#### Required work
Given the listing below, write out exactly the lines starting with the line that has "fx_px: 1042" and going on through the line that has "focal_mm: 15", both kept.

#### Data section
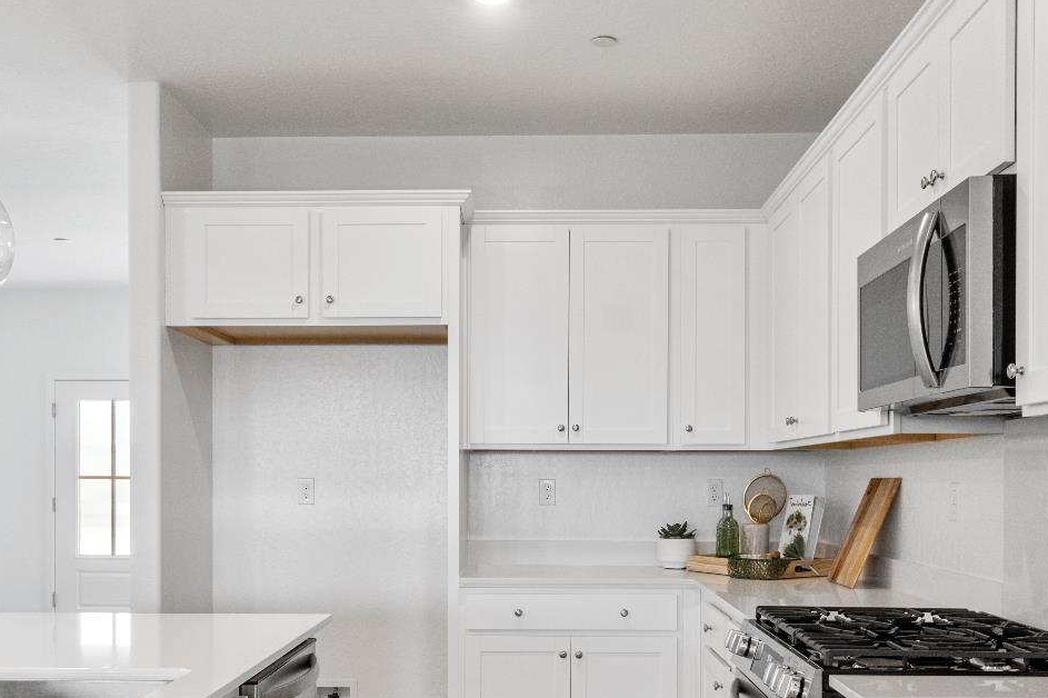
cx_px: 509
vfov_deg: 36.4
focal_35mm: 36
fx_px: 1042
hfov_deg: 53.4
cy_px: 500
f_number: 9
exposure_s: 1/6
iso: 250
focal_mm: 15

---

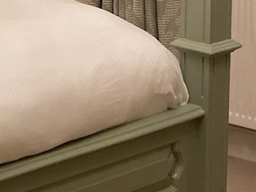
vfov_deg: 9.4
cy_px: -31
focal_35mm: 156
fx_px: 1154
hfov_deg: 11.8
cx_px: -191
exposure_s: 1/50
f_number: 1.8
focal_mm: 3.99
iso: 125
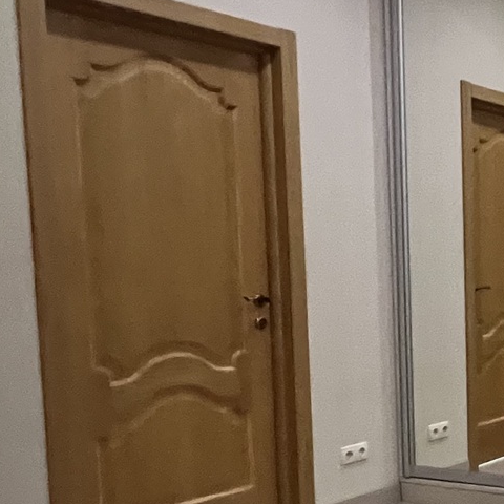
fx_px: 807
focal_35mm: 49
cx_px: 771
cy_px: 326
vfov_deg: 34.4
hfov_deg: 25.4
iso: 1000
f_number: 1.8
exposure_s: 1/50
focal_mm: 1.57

#### Output of the task
fx_px: 1042
hfov_deg: 53.4
cy_px: 500
f_number: 9
exposure_s: 1/6
iso: 250
focal_mm: 15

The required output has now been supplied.